Published in final edited form as: Brain Behav Immun. 2017 Nov 13;69:139–153. doi: 10.1016/j.bbi.2017.11.008

Fig. 3. CRF amplification loop sustains activated TLR4 signal; α2 contribution.

Fig. 3

(A) Protein extracts from mock- or TLR4-transfected SK-N-SH cells (n=5 each) were immunoblotted with pCREB antibody, and the blots were sequentially stripped and immunoblotted with antibodies to pPKA, pERK1/2, TLR4 and β-Actin used as gel loading control. The results were quantitated by densitometric scanning and expressed as densitometric units normalized to β-Actin ± SEM. The levels of pCREB, pPKA and TLR4, but not pERK1/2, are significantly higher in the TLR4- than mock-transfected SK-N-SH cells (**p <0.01 by ANOVA). (B) Protein extracts from mock- or TLR4-transfected SK-N-SH cells treated or not (n=5 each) with the PKA inhibitor H89 (10 µM) were immunoblotted with antibody to pCREB and the blots were sequentially stripped and immunoblotted with antibodies to CRF (Bioss Antibodies, Cat. # bs-0246R), CRFR1 and β-Actin. The results are expressed as densitometric units normalized to β-Actin ± SEM. The levels of pCREB, CRF and CRFR1 are significantly higher in the TLR4- than mock-transfected cells, and upregulation is inhibited by H89 (*p <0.05; **p<0.01; *** p<0.001 by ANOVA). (C) Protein extracts from mock- or α2-transfected Neuro2a cells in the presence or absence of amplicons that deliver TLR4 (siTLR4) or scrambled (siNC) siRNA (n=5 each) were immunoblotted with antibody to CRF (Bioss Antibodies, Cat. # bs-0246R), the blots were sequentially stripped and immunoblotted with antibodies to TLR4 and β-Actin.
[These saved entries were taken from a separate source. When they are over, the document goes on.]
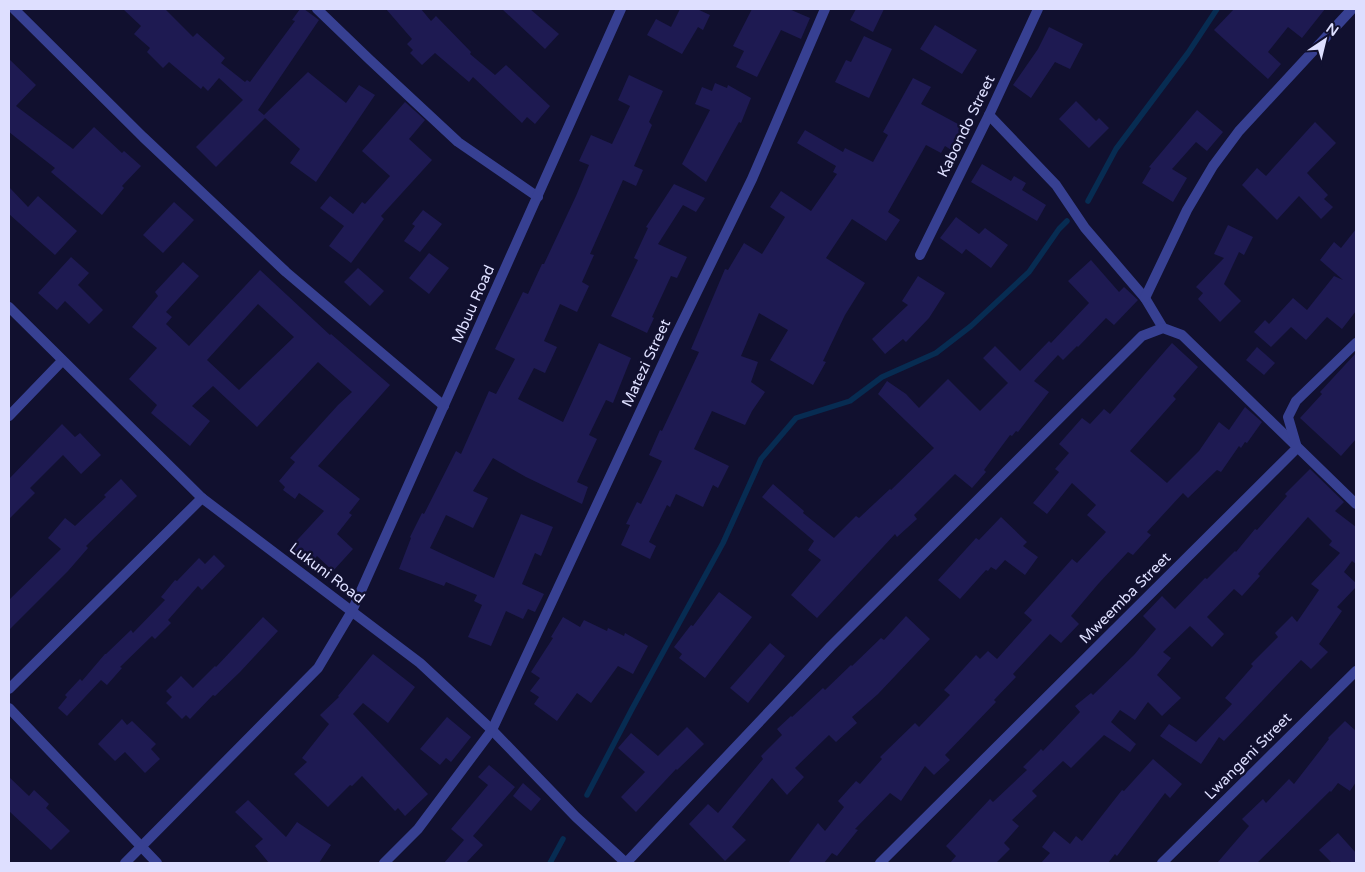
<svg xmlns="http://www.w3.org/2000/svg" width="1365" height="872" font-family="'Varela Round',sans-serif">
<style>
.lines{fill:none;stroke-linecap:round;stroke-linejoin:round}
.stream{stroke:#072c52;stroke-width:5.5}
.building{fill:#1e1a52;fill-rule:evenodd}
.minor{stroke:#374092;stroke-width:10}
.labels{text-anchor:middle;stroke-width:5;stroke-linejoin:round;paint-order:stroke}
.street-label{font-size:15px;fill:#dedfff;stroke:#11102f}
</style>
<rect width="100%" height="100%" fill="#11102f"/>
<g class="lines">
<g class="stream">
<path d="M1088 201 1116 149 1188 53 1217 9"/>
<path d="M587 795 632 709 723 543 761 459 796 418 850 401 882 377 936 353 971 326 1029 272 1059 229 1067 221"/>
<path d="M550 863 563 839"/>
</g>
</g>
<g class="building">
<path d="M123 9H165L193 37 197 33 225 58 221 63 245 82 247 80 250 82 295 21 292 20 300 9H304L319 20 258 110 264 115 308 72 346 103 359 85 375 95 316 182 290 163 300 149 265 118 216 167 196 147 243 100 219 78 208 91 203 86 201 89 169 62 163 68 147 52 150 48 134 34 141 26Z"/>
<path d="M386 9H421L431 21 436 16 471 52 470 54 495 75 506 65 550 106 535 124 527 117 522 123 473 77 469 82 435 53 422 65 410 53 413 50 407 44 412 39Z"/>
<path d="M502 9H530L559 34 545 49Z"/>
<path d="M680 9H697L710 15 703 30 698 27 682 54 647 35 656 19 671 27Z"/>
<path d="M752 9H789L810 18 801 39 781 30 757 77 736 67 744 51 733 46Z"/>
<path d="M856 9H884L873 32 850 20Z"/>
<path d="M1234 9H1325L1302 38 1288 27 1268 52 1281 64 1268 79 1214 30Z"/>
<path d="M935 25 977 50 962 74 920 49Z"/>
<path d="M1049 27 1083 44 1070 69 1055 62 1031 98 1013 85 1038 49Z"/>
<path d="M864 36 892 49 869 98 835 82 846 60 851 62Z"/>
<path d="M9 59 36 85 16 106 73 149 94 127 122 153 124 151 141 166 122 186 124 188 102 215 51 172 55 168 9 132Z"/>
<path d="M629 75 663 91 649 122 652 125 634 166 643 170 636 186 623 180 590 254 594 255 582 282 589 286 577 312 560 304 544 341 557 347 545 373 534 368 518 399 563 422 599 343 631 358 613 403 606 400 589 435 597 439 577 482 588 487 582 504 526 477 493 458 473 491 488 498 473 528 446 515 430 548 494 578 521 514 553 527 541 556 535 553 522 584 544 594 535 612 528 609 523 619 506 611 491 646 468 637 482 605 474 601 477 595 446 582 444 586 399 569 411 538 410 537 422 513 424 514 456 451 461 454 489 391 496 394 515 359 495 349 523 292 528 294 542 264H544L576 196 589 165 579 161 591 135 612 144 630 106 618 100Z"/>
<path d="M913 78 931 87 921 104 969 130 956 153 945 146 941 153 926 145 888 212 900 220 886 241 852 219 826 258 865 283 845 315 823 361 826 362 813 385 770 360 788 330 759 313 741 356 758 362 751 382 765 392 752 411 745 425 712 411 694 449 729 466 718 488 713 485 703 507 676 494 670 507 667 505 649 542 656 546 650 559 621 545 630 525 626 524 637 502 641 504 662 461 649 455 660 430 662 431 699 352 691 349 725 269 728 270 744 243 762 254 785 217 770 207 781 191 811 211 837 174 833 172 836 166 797 143 805 130 843 152 845 148 873 162 888 135 883 132Z"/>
<path d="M715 83 727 88 728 85 751 98 741 123 739 122 706 182 682 164 710 110 695 104 702 87 712 91Z"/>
<path d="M1076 101 1096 121 1099 118 1109 128 1089 148 1059 119Z"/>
<path d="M405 102 425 120 409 139 432 160 381 216 384 219 351 263 329 246 344 226 320 208 330 196 353 214 362 202 365 204 390 176 362 151Z"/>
<path d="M1197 110 1223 132 1207 151 1196 142 1172 169 1187 178 1173 202 1142 183 1151 168 1149 167Z"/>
<path d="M1315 122 1336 143 1307 173 1328 195 1324 199 1333 207 1321 219 1299 196 1277 220 1242 185 1257 168 1266 176Z"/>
<path d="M982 164 1011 181 1014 176 1026 183 1022 190 1046 205 1037 221 971 182Z"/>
<path d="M674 184 705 198 696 212 683 205 658 244 687 257 677 278 671 276 652 317 654 318 647 333 611 316 638 260 634 258 648 228 646 227Z"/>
<path d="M9 187 28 207 38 196 77 231 55 255 9 214Z"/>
<path d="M174 202 194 220 163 253 143 235Z"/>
<path d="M423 210 442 224 420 252 404 241 415 226 412 224Z"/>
<path d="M956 217 979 234 985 228 1008 245 991 268 966 249 962 254 940 238Z"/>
<path d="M1228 225 1253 237 1244 255 1239 252 1224 284 1241 301 1220 322 1198 299 1203 293 1196 287 1224 258 1214 254Z"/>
<path d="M1356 229V311L1342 329 1327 317 1306 340 1291 327 1271 347 1254 332 1265 320 1269 324 1293 298 1307 310 1334 276 1343 280 1320 260 1334 242 1341 248Z"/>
<path d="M429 253 449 268 429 294 409 278Z"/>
<path d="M71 257 89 273 78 285 103 310 89 324 65 301 57 310 38 293Z"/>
<path d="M1091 260 1119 292 1124 287 1138 300 1114 325 1106 318 1078 347 1077 346 1063 360 1058 355 1034 381 1049 392 1018 432 1016 431 1012 436 1010 435 984 470 986 472 972 488 955 474 914 515 917 519 897 537 895 534 817 618 791 595 821 560 808 550 814 541 762 497 773 484 804 511 803 513 834 538 856 516 859 518 890 489 891 490 934 448 878 394 887 381 906 394 919 408 948 379 980 411 1008 383 983 358 995 346 1020 371 1049 341 1051 343 1089 303 1068 281Z"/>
<path d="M183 262 199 276 166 312 172 317 166 324 189 346 260 270 330 335 331 334 390 385 318 466 360 499 349 513 352 515 337 534 353 549 333 571 317 556 307 567 288 550 324 511 299 493 295 499 283 490 285 487 279 481 295 462 290 458 338 405 352 392 318 362 257 427 213 386 192 406 210 421 190 446 151 413 157 405 129 379 157 348 132 327 158 296 155 292ZM258 304 294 337 239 390 207 360Z"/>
<path d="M358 268 384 291 370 306 344 282Z"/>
<path d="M918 276 945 293 929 318 906 342 903 339 885 354 872 339 908 305 902 301Z"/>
<path d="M1172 343 1198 367 1173 396 1176 399 1130 451 1167 483 1199 451 1219 422 1229 430 1245 407 1262 422 1247 443 1245 442 1241 448 1239 446 1221 472 1217 470 1188 498 1183 493 1147 532 1151 535 1133 555 1128 552 1099 583 1071 616 1079 624 1061 643 1050 634 1013 674 1016 677 994 700 996 702 945 755 950 760 934 775 925 766 901 801 890 793 855 829 858 830 837 856 832 853 824 863H788L818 823 825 831 844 807 838 801 856 781 860 784 882 759 880 757 915 723 919 727 950 695 944 690 976 655 980 659 988 651 997 659 1032 620 1024 613 1072 559 1077 563 1106 532 1087 515 1096 505 1072 483 1047 514 1033 503 1059 472 1055 469 1069 453 1059 444 1082 418 1090 424 1104 409 1110 414Z"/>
<path d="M1257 347 1275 363 1264 375 1246 360Z"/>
<path d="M1356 353V439L1341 456 1300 418 1322 394 1320 392Z"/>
<path d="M62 424 75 437 80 433 101 455 81 474 63 455 30 488 35 493 9 519V479Z"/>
<path d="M1310 469 1344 502 1335 511 1356 527V564L1352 561 1344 572 1356 583V587L1337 607 1342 611 1319 644 1328 652 1311 669 1301 660 1224 741 1219 737 1201 764 1160 736 1169 724 1196 742 1232 704 1225 698 1253 666 1251 664 1278 637 1275 633 1292 616 1297 622 1319 590 1311 584 1340 553 1329 545 1332 541 1308 517 1258 574 1260 576 1242 596 1234 589 1207 617 1224 634 1212 647 1190 626 1163 652 1171 658 1157 675 1181 698 1162 716 1148 702 1135 720 1120 710 1111 722 1136 744 1130 752 1104 735 1071 768 1063 761 1032 791 1037 796 1012 820 1019 826 1004 843 1010 849 996 863H950L956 856 946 846 990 799 993 802 1027 770 1023 767 1041 749 1043 751 1080 712 1075 706 1091 693 1093 695 1134 655 1156 629 1143 616 1162 596 1175 609 1205 578 1207 579 1235 551 1236 552 1255 529 1257 530 1287 496 1285 494Z"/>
<path d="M121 479 137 496 86 546 88 548 68 571 9 630V600L61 549 48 538 65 518 75 526 106 497 104 495Z"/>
<path d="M1001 517 1027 542 1023 546 1038 557 1025 575 1005 560 996 570 991 567 988 571 986 570 960 599 938 580 976 538 979 540Z"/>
<path d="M214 555 225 566 202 590 198 586 168 620 171 623 155 639 152 636 120 667 122 668 107 685 101 680 67 716 58 708 67 697 65 695 80 679 82 681 105 654H106L131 630 133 633 165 600 161 597 175 580 177 581 199 558 205 564Z"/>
<path d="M719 592 752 617 705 678 679 658 682 654 674 647 691 625 693 626Z"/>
<path d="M906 616 930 639 878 694 852 717 857 723 836 742 829 735 795 768 804 777 787 795 772 778 732 827 746 840 725 861 689 824 708 804 718 813 763 759 761 756 782 735 777 729 791 716 792 717 823 688 825 690 851 665 852 666 881 638 884 640Z"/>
<path d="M263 617 278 631 240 672 215 696 213 695 190 719 186 715 182 719 166 703 172 697 166 691 181 676 193 688 215 666 216 667Z"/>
<path d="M563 617 580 627 584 620 607 631 608 628 624 636 625 633 648 646 633 674 618 666 591 703 577 693 557 721 534 704 539 697 530 691 540 678 531 672 553 638 551 637Z"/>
<path d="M770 643 785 656 748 703 730 688Z"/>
<path d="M373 654 415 687 388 723 363 703 353 714 428 794 405 816 398 808 395 811 362 776 352 786 350 785 328 807 294 774 307 762 302 758 329 724 320 715 339 697 338 696Z"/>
<path d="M447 717 471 737 451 762 446 758 440 765 420 749Z"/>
<path d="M122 719 127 725 132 721 156 744 151 749 160 759 145 773 125 752 115 761 98 744Z"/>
<path d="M1345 721 1356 731V782L1350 791 1338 783 1331 792 1330 791 1257 863H1217L1249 826 1242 819 1263 799 1266 803 1289 779 1294 784 1329 739 1328 738Z"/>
<path d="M687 727 704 744 677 770 676 769 636 812 621 797 645 772 618 748 631 733 658 756Z"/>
<path d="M1153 759 1182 784 1170 798 1165 793 1117 856 1115 854 1108 863H1041L1050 853 1042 847 1054 831 1070 844 1076 836 1082 841 1122 790 1124 791Z"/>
<path d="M489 765 515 787 473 836 483 845 466 863H444L464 840 451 829 488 785 478 777Z"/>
<path d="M9 777 29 796 34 790 49 804 46 808 70 831 51 850 9 811Z"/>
<path d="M523 783 541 799 531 811 513 796Z"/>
<path d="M248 800 286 837 297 822 331 845 319 863H269L255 846 263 839 235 812Z"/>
<path d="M1338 833 1356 853V863H1332L1319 850Z"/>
</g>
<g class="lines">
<g class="minor">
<path d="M14 9 143 137 286 272 444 406"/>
<path d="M317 9 370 60 458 142 538 197"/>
<path d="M989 115 1056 185 1085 228 1145 298 1163 328"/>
<path d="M920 255 989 115 1038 9"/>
<path d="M1145 298 1187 210 1213 166 1239 131 1352 9"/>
<path d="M9 307 202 498 420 663 492 730 576 817 626 863"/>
<path d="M9 416 62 361"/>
<path d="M9 689 202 498"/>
<path d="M9 708 157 863"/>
<path d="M125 863 318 668 352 611 621 9"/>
<path d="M384 863 418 829 492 730 675 337 752 179 825 9"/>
<path d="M626 863 831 646 1142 336 1163 328 1182 335 1356 504"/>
<path d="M880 863 1297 448 1288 417 1296 401 1356 343"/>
<path d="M1162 863 1356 671"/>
</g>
</g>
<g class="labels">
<g class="street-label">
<text transform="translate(966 126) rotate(-64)" y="5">Kabondo Street</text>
<text transform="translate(473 304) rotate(-66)" y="5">Mbuu Road</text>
<text transform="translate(646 363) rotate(-65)" y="5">Matezi Street</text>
<text transform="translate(327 573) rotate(37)" y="5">Lukuni Road</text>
<text transform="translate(1125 598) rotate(-45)" y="5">Mweemba Street</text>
<text transform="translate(1248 756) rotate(-45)" y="5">Lwangeni Street</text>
</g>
</g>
<rect width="1365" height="872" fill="none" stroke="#dedfff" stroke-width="20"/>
<g transform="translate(1325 40) rotate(35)" stroke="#11102f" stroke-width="4" paint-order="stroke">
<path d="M0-4L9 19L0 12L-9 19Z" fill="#dedfff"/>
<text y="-8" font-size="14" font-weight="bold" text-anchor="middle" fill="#dedfff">N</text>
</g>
</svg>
Results are expressed as densitometric units normalized to β-Actin ± SEM. The levels of CRF and TLR4 are significantly higher in the α2- than mock-transfected cells and upregulation is inhibited by siTLR4, but not siNC (*p≤0.05 by ANOVA). (D) Neuro2a cells mock- or α2-transfected in the presence or absence of amplicons for TLR4 siRNA (siTLR4), α2 siRNA [siLA2 (Liu et al., 2011)] or scrambled siRNA (siNC) were stained with pCREB antibody (red) and examined for nuclear localization (activation). DAPI (blue) was used as nuclear counterstain. pCREB nuclear staining was minimal in the mock-transfected cells (CTL) and it was almost entirely cytoplasmic. α2 transfection significantly increased the % cells with nuclear pCREB staining and nuclear localization was inhibited by siTLR4 and siLA2, but not siNC (*** p≤0.001 by ANOVA).